Work instruction: Pictures in the entries below are to be left out; otherwise, reproduce exactly the lines from the first through the line containing "(pad_to_mask_clearance 0)".

Provided entries:
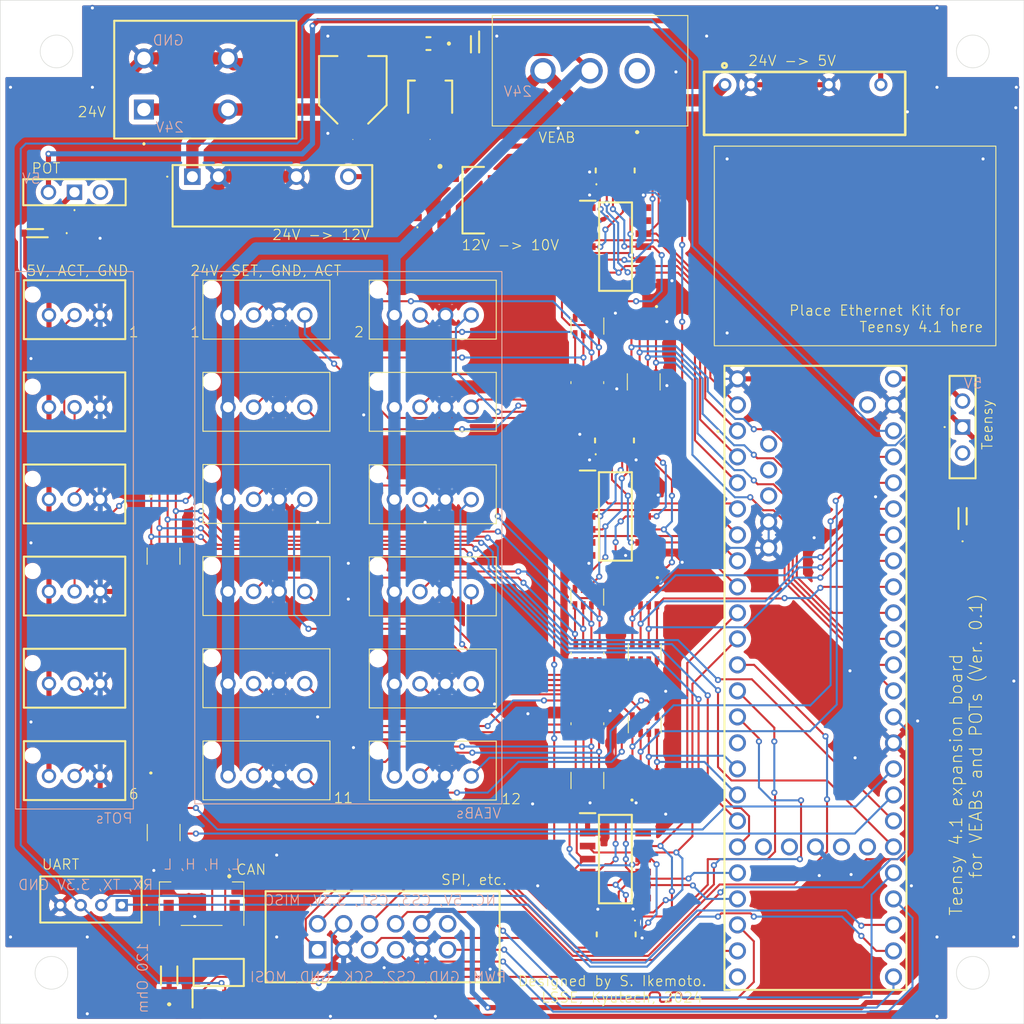
<source format=kicad_pcb>
(kicad_pcb
	(version 20240108)
	(generator "pcbnew")
	(generator_version "8.0")
	(general
		(thickness 1.6)
		(legacy_teardrops no)
	)
	(paper "A4")
	(layers
		(0 "F.Cu" signal)
		(31 "B.Cu" signal)
		(32 "B.Adhes" user "B.Adhesive")
		(33 "F.Adhes" user "F.Adhesive")
		(34 "B.Paste" user)
		(35 "F.Paste" user)
		(36 "B.SilkS" user "B.Silkscreen")
		(37 "F.SilkS" user "F.Silkscreen")
		(38 "B.Mask" user)
		(39 "F.Mask" user)
		(40 "Dwgs.User" user "User.Drawings")
		(41 "Cmts.User" user "User.Comments")
		(42 "Eco1.User" user "User.Eco1")
		(43 "Eco2.User" user "User.Eco2")
		(44 "Edge.Cuts" user)
		(45 "Margin" user)
		(46 "B.CrtYd" user "B.Courtyard")
		(47 "F.CrtYd" user "F.Courtyard")
		(48 "B.Fab" user)
		(49 "F.Fab" user)
		(50 "User.1" user)
		(51 "User.2" user)
		(52 "User.3" user)
		(53 "User.4" user)
		(54 "User.5" user)
		(55 "User.6" user)
		(56 "User.7" user)
		(57 "User.8" user)
		(58 "User.9" user)
	)
	(setup
		(pad_to_mask_clearance 0)
		(allow_soldermask_bridges_in_footprints no)
		(pcbplotparams
			(layerselection 0x00010fc_ffffffff)
			(plot_on_all_layers_selection 0x0000000_00000000)
			(disableapertmacros no)
			(usegerberextensions no)
			(usegerberattributes yes)
			(usegerberadvancedattributes yes)
			(creategerberjobfile yes)
			(dashed_line_dash_ratio 12.000000)
			(dashed_line_gap_ratio 3.000000)
			(svgprecision 4)
			(plotframeref no)
			(viasonmask no)
			(mode 1)
			(useauxorigin no)
			(hpglpennumber 1)
			(hpglpenspeed 20)
			(hpglpendiameter 15.000000)
			(pdf_front_fp_property_popups yes)
			(pdf_back_fp_property_popups yes)
			(dxfpolygonmode yes)
			(dxfimperialunits yes)
			(dxfusepcbnewfont yes)
			(psnegative no)
			(psa4output no)
			(plotreference yes)
			(plotvalue yes)
			(plotfptext yes)
			(plotinvisibletext no)
			(sketchpadsonfab no)
			(subtractmaskfromsilk no)
			(outputformat 1)
			(mirror no)
			(drillshape 1)
			(scaleselection 1)
			(outputdirectory "")
		)
	)
	(net 0 "")
	(net 1 "GND")
	(net 2 "24V")
	(net 3 "5V")
	(net 4 "12V")
	(net 5 "V10V")
	(net 6 "/VEABs/SET4")
	(net 7 "/VEABs/SET3")
	(net 8 "/VEABs/SET1")
	(net 9 "/VEABs/SET2")
	(net 10 "/VEABs/SET7")
	(net 11 "/VEABs/SET8")
	(net 12 "/VEABs/SET6")
	(net 13 "/VEABs/SET5")
	(net 14 "/VEABs/SET9")
	(net 15 "/VEABs/SET11")
	(net 16 "/VEABs/SET12")
	(net 17 "/VEABs/SET10")
	(net 18 "CTX")
	(net 19 "unconnected-(IC1-PROGRAM-Pad46)")
	(net 20 "D3")
	(net 21 "P4")
	(net 22 "D4")
	(net 23 "D9")
	(net 24 "CS1")
	(net 25 "A0")
	(net 26 "A3")
	(net 27 "unconnected-(IC1-OUT1B-Pad32)")
	(net 28 "D5")
	(net 29 "D10")
	(net 30 "unconnected-(IC1-3.3V_2-Pad44)")
	(net 31 "unconnected-(IC1-D+-Pad50)")
	(net 32 "unconnected-(IC1-3.3V_1-Pad42)")
	(net 33 "unconnected-(IC1-D--Pad51)")
	(net 34 "D1")
	(net 35 "A6")
	(net 36 "MISO")
	(net 37 "D7")
	(net 38 "MOSI")
	(net 39 "unconnected-(IC1-+5V-Pad52)")
	(net 40 "A4")
	(net 41 "P5")
	(net 42 "unconnected-(IC1-ON{slash}OFF-Pad47)")
	(net 43 "D6")
	(net 44 "D0")
	(net 45 "A5")
	(net 46 "A7")
	(net 47 "A1")
	(net 48 "P2")
	(net 49 "D8")
	(net 50 "RX")
	(net 51 "A11")
	(net 52 "P1")
	(net 53 "TX")
	(net 54 "D2")
	(net 55 "P3")
	(net 56 "unconnected-(IC1-VBAT-Pad43)")
	(net 57 "A8")
	(net 58 "CS2")
	(net 59 "CS3")
	(net 60 "A9")
	(net 61 "V3.3V")
	(net 62 "A2")
	(net 63 "A10")
	(net 64 "PWM")
	(net 65 "SCK")
	(net 66 "CRX")
	(net 67 "V5V")
	(net 68 "P0")
	(net 69 "unconnected-(IC1-VUSB-Pad68)")
	(net 70 "D11")
	(net 71 "/VEABs/PWM3")
	(net 72 "unconnected-(IC3-NC-Pad13)")
	(net 73 "/VEABs/PWM1")
	(net 74 "/VEABs/PWM2")
	(net 75 "/VEABs/PWM4")
	(net 76 "/VEABs/PWM8")
	(net 77 "/VEABs/PWM7")
	(net 78 "/VEABs/PWM5")
	(net 79 "/VEABs/PWM6")
	(net 80 "unconnected-(IC4-NC-Pad13)")
	(net 81 "unconnected-(IC5-NC-Pad13)")
	(net 82 "/VEABs/PWM9")
	(net 83 "/VEABs/PWM10")
	(net 84 "/VEABs/PWM12")
	(net 85 "/VEABs/PWM11")
	(net 86 "unconnected-(IC6-VREF-Pad5)")
	(net 87 "Net-(IC6-CANL)")
	(net 88 "Net-(IC6-CANH)")
	(net 89 "Net-(IC6-RS)")
	(net 90 "V24V")
	(net 91 "/VEABs/ACT1")
	(net 92 "/VEABs/ACT2")
	(net 93 "/VEABs/ACT3")
	(net 94 "/VEABs/ACT4")
	(net 95 "/VEABs/ACT5")
	(net 96 "/VEABs/ACT6")
	(net 97 "/VEABs/ACT7")
	(net 98 "/VEABs/ACT8")
	(net 99 "/VEABs/ACT9")
	(net 100 "/VEABs/ACT10")
	(net 101 "/VEABs/ACT11")
	(net 102 "/VEABs/ACT12")
	(net 103 "/POTs/POT1")
	(net 104 "/POTs/POT2")
	(net 105 "/POTs/POT3")
	(net 106 "/POTs/POT4")
	(net 107 "/POTs/POT5")
	(net 108 "/POTs/POT6")
	(net 109 "unconnected-(J20-PadMP2)")
	(net 110 "unconnected-(J20-PadMP1)")
	(net 111 "unconnected-(J22-Pad12)")
	(net 112 "Net-(PS1-+VOUT)")
	(net 113 "Net-(PS2-+VOUT)")
	(net 114 "Net-(LED1-K)")
	(net 115 "Net-(LED2-K)")
	(net 116 "unconnected-(RN9-Pad4)")
	(net 117 "unconnected-(RN9-Pad5)")
	(net 118 "unconnected-(RN9-Pad3)")
	(net 119 "unconnected-(RN9-Pad6)")
	(net 120 "unconnected-(RN10-Pad5)")
	(net 121 "unconnected-(RN10-Pad6)")
	(net 122 "unconnected-(RN10-Pad3)")
	(net 123 "unconnected-(RN10-Pad4)")
	(net 124 "unconnected-(S1-NC-Pad3)")
	(net 125 "unconnected-(S3-NC-Pad1)")
	(net 126 "/POTs/POT5V")
	(net 127 "Net-(LED3-K)")
	(net 128 "unconnected-(S2-NC-Pad3)")
	(footprint "SamacSys_Parts:EEE1AA101SP" (layer "F.Cu") (at 84.44 58.75 90))
	(footprint "SamacSys_Parts:B4BXHAMLFSN" (layer "F.Cu") (at 72.25 98.75))
	(footprint "SamacSys_Parts:B4BXHAMLFSN" (layer "F.Cu") (at 88.5 80.75))
	(footprint "SamacSys_Parts:MEV1_SIP" (layer "F.Cu") (at 118.75 57))
	(footprint "SamacSys_Parts:TEENSY41" (layer "F.Cu") (at 122.01 92.06 -90))
	(footprint "SamacSys_Parts:SOIC127P600X175-14N" (layer "F.Cu") (at 110.086705 100.420837))
	(footprint "SamacSys_Parts:EXB38V472JV" (layer "F.Cu") (at 65.95 104.3))
	(footprint "SamacSys_Parts:8200" (layer "F.Cu") (at 89.925 67.73))
	(footprint "SamacSys_Parts:B4BXHAMLFSN" (layer "F.Cu") (at 72.25 116.75))
	(footprint "SamacSys_Parts:SOIC127P600X175-14N" (layer "F.Cu") (at 110.086693 133.890515))
	(footprint "SamacSys_Parts:EXB38V472JV" (layer "F.Cu") (at 65.960351 131.3))
	(footprint "SamacSys_Parts:EXB38V472JV" (layer "F.Cu") (at 107.354374 81.825644 180))
	(footprint "SamacSys_Parts:W3A4YC104MAT2A" (layer "F.Cu") (at 107.344784 87.350644 180))
	(footprint "SamacSys_Parts:EXBU2H" (layer "F.Cu") (at 110.163507 141.244396 180))
	(footprint "SamacSys_Parts:MEV1S2412SC" (layer "F.Cu") (at 68.765 67.23))
	(footprint "SamacSys_Parts:EXB38V472JV" (layer "F.Cu") (at 107.350933 126.21166))
	(footprint "SamacSys_Parts:GCM188D7YA105KE36J" (layer "F.Cu") (at 89.925 71.23 180))
	(footprint "SamacSys_Parts:B3BXHAMLFSN" (layer "F.Cu") (at 54.76 89.75))
	(footprint "SamacSys_Parts:B4BXHAMLFSN" (layer "F.Cu") (at 88.5 116.775))
	(footprint "SamacSys_Parts:B4BXHAMLFSN" (layer "F.Cu") (at 72.254883 125.75))
	(footprint "SamacSys_Parts:CAPC1608X90N" (layer "F.Cu") (at 132.75 54.5 -90))
	(footprint "SamacSys_Parts:EXB38V102JV" (layer "F.Cu") (at 65.960351 123.577931))
	(footprint "SamacSys_Parts:ERA3AEB101V" (layer "F.Cu") (at 57.79 72.75))
	(footprint "SamacSys_Parts:EXB38V472JV"
		(layer "F.Cu")
		(uuid "75b19f9a-8a1e-4ff3-bfbb-cd92d06c1c31")
		(at 107.34154 108.297331 180)
		(descr "EXB38V_FFW")
		(tags "Resistor Network")
		(property "Reference" "RN13"
			(at 0 0 0)
			(layer "F.SilkS")
			(hide yes)
			(uuid "0482a123-6b53-4eae-b6e9-157c10cec156")
			(effects
				(font
					(size 1.27 1.27)
					(thickness 0.254)
				)
			)
		)
		(property "Value" "EXB-V8V152JV"
			(at 0 0 0)
			(layer "F.SilkS")
			(hide yes)
			(uuid "82d08273-a1f5-48fa-a73c-bd0ced056f5c")
			(effects
				(font
					(size 1.27 1.27)
					(thickness 0.254)
				)
			)
		)
		(property "Footprint" "SamacSys_Parts:EXB38V472JV"
			(at 0 0 0)
			(layer "F.Fab")
			(hide yes)
			(uuid "28427b21-2edd-412d-9864-49f337b57bb5")
			(effects
				(font
					(size 1.27 1.27)
					(thickness 0.15)
				)
			)
		)
		(property "Datasheet" "https://industrial.panasonic.com/cdbs/www-data/pdf/AOC0000/AOC0000C14.pdf"
			(at 0 0 0)
			(layer "F.Fab")
			(hide yes)
			(uuid "714af89c-7653-4892-bdea-d47e20592568")
			(effects
				(font
					(size 1.27 1.27)
					(thickness 0.15)
				)
			)
		)
		(property "Description" "Resistor Networks & Arrays 1.5K OHM 5%"
			(at 0 0 0)
			(layer "F.Fab")
			(hide yes)
			(uuid "ec323777-b0bd-4c84-a506-1da9c51298dc")
			(effects
				(font
					(size 1.27 1.27)
					(thickness 0.15)
				)
			)
		)
		(property "Height" "0"
			(at 0 0 180)
			(unlocked yes)
			(layer "F.Fab")
			(hide yes)
			(uuid "5468f299-908d-40ac-8a3d-eb7ea9b61691")
			(effects
				(font
					(size 1 1)
					(thickness 0.15)
				)
			)
		)
		(property "Manufacturer_Name" "Panasonic"
			(at 0 0 180)
			(unlocked yes)
			(layer "F.Fab")
			(hide yes)
			(uuid "4e37dbef-cb00-4ec0-b328-f75ebf2d853e")
			(effects
				(font
					(size 1 1)
					(thickness 0.15)
				)
			)
		)
		(property "Manufacturer_Part_Number" "EXB-V8V152JV"
			(at 0 0 180)
			(unlocked yes)
			(layer "F.Fab")
			(hide yes)
			(uuid "60ad5b0c-bd8c-4dbd-a5dd-c305c9876797")
			(effects
				(font
					(size 1 1)
					(thickness 0.15)
				)
			)
		)
		(property "Mouser Part Number" "667-EXB-V8V152JV"
			(at 0 0 180)
			(unlocked yes)
			(layer "F.Fab")
			(hide yes)
			(uuid "8c604f3c-5bf9-4232-8190-8922d7739dc9")
			(effects
				(font
					(size 1 1)
					(thickness 0.15)
				)
			)
		)
		(property "Mouser Price/Stock" "https://www.mouser.co.uk/ProductDetail/Panasonic/EXB-V8V152JV?qs=uA7cY%2Fh6FfU1uZhF3xaZgw%3D%3D"
			(at 0 0 180)
			(unlocked yes)
			(layer "F.Fab")
			(hide yes)
			(uuid "ec745e6c-8827-4848-a02e-f8f06e007e14")
			(effects
				(font
					(size 1 1)
					(thickness 0.15)
				)
			)
		)
		(property "Arrow Part Number" "EXB-V8V152JV"
			(at 0 0 180)
			(unlocked yes)
			(layer "F.Fab")
			(hide yes)
			(uuid "0ecffbb1-4083-4171-b683-7b1443ce0898")
			(effects
				(font
					(size 1 1)
					(thickness 0.15)
				)
			)
		)
		(property "Arrow Price/Stock" "https://www.arrow.com/en/products/exb-v8v152jv/panasonic?region=europe"
			(at 0 0 180)
			(unlocked yes)
			(layer "F.Fab")
			(hide yes)
			(uuid "4d199b46-db4d-4538-90b7-a5d52520e818")
			(effects
				(font
					(size 1 1)
					(thickness 0.15)
				)
			)
		)
		(path "/dea098d3-eddf-45f4-8093-f479abe13a9d/3c83ff7b-5dbb-4996-b12d-d949988693eb")
		(sheetname "VEABs")
		(sheetfile "veabs.kicad_sch")
		(attr smd)
		(fp_line
			(start 1.6 -0.8)
			(end 1.6 0.8)
			(stroke
				(width 0.1)
				(type solid)
			)
			(layer "F.SilkS")
			(uuid "58adcc4f-d094-40e2-af2a-5d956b1fd00a")
		)
		(fp_line
			(start -1.6 -0.8)
			(end -1.6 0.8)
			(stroke
				(width 0.1)
				(type solid)
			)
			(layer "F.SilkS")
			(uuid "ef933375-35a4-4a60-b1f3-4e2d0aa98f6b")
		)
		(fp_line
			(start 2.6 2.2)
			(end -2.6 2.2)
			(stroke
				(width 0.1)
				(type solid)
			)
			(layer "F.CrtYd")
			(uuid "31dacc48-3d1c-46a9-b4a3-18ae0d6d9b33")
		)
		(fp_line
			(start 2.6 -2.2)
			(end 2.6 2.2)
			(stroke
				(width 0.1)
				(type solid)
			)
			(layer "F.CrtYd")
			(uuid "a9b5facb-64a9-42ae-bc9e-a1713cf35030")
		)
		(fp_line
			(start -2.6 2.2)
			(end -2.6 -2.2)
			(stroke
				(width 0.1)
				(type solid)
			)
			(layer "F.CrtYd")
			(uuid "1e4a2d80-2dbf-494d-b819-ee05d4a5f1ad")
		)
		(fp_line
			(start -2.6 -2.2)
			(end 2.6 -2.2)
			(stroke
				(width 0.1)
				(type solid)
			)
			(layer "F.CrtYd")
			(uuid "81a4d938-9fe4-42bd-b2ce-6be1c9105cb9")
		)
		(fp_line
			(start 1.6 0.8)
			(end -1.6 0.8)
			(stroke
				(width 0.2)
				(type solid)
			)
			(layer "F.Fab")
			(uuid "0b1f0ad0-0993-42cc-8b70-59f3d10f971a")
		)
		(fp_line
			(start 1.6 -0.8)
			(end 1.6 0.8)
			(stroke
				(width 0.2)
				(type solid)
			)
			(layer "F.Fab")
			(uuid "504fadbd-73d3-4b16-8c6a-a2c73cc33e7d")
		)
		(fp_line
			(start -1.6 0.8)
			(end -1.6 -0.8)
			(stroke
				(width 0.2)
				(type solid)
			)
			(layer "F.Fab")
			(uuid "28831185-1f12-4a99-8d9f-c6551b1872fa")
		)
		(fp_line
			(start -1.6 -0.8)
			(end 1.6 -0.8)
			(stroke
				(width 0.2)
				(type solid)
			)
			(layer "F.Fab")
			(uuid "db6b28a1-be5d-48ba-a425-b1145a3e2158")
		)
		(fp_text user "${REFERE
... [1264190 chars truncated]
</source>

Response area:
<source format=kicad_pcb>
(kicad_pcb
	(version 20240108)
	(generator "pcbnew")
	(generator_version "8.0")
	(general
		(thickness 1.6)
		(legacy_teardrops no)
	)
	(paper "A4")
	(layers
		(0 "F.Cu" signal)
		(31 "B.Cu" signal)
		(32 "B.Adhes" user "B.Adhesive")
		(33 "F.Adhes" user "F.Adhesive")
		(34 "B.Paste" user)
		(35 "F.Paste" user)
		(36 "B.SilkS" user "B.Silkscreen")
		(37 "F.SilkS" user "F.Silkscreen")
		(38 "B.Mask" user)
		(39 "F.Mask" user)
		(40 "Dwgs.User" user "User.Drawings")
		(41 "Cmts.User" user "User.Comments")
		(42 "Eco1.User" user "User.Eco1")
		(43 "Eco2.User" user "User.Eco2")
		(44 "Edge.Cuts" user)
		(45 "Margin" user)
		(46 "B.CrtYd" user "B.Courtyard")
		(47 "F.CrtYd" user "F.Courtyard")
		(48 "B.Fab" user)
		(49 "F.Fab" user)
		(50 "User.1" user)
		(51 "User.2" user)
		(52 "User.3" user)
		(53 "User.4" user)
		(54 "User.5" user)
		(55 "User.6" user)
		(56 "User.7" user)
		(57 "User.8" user)
		(58 "User.9" user)
	)
	(setup
		(pad_to_mask_clearance 0)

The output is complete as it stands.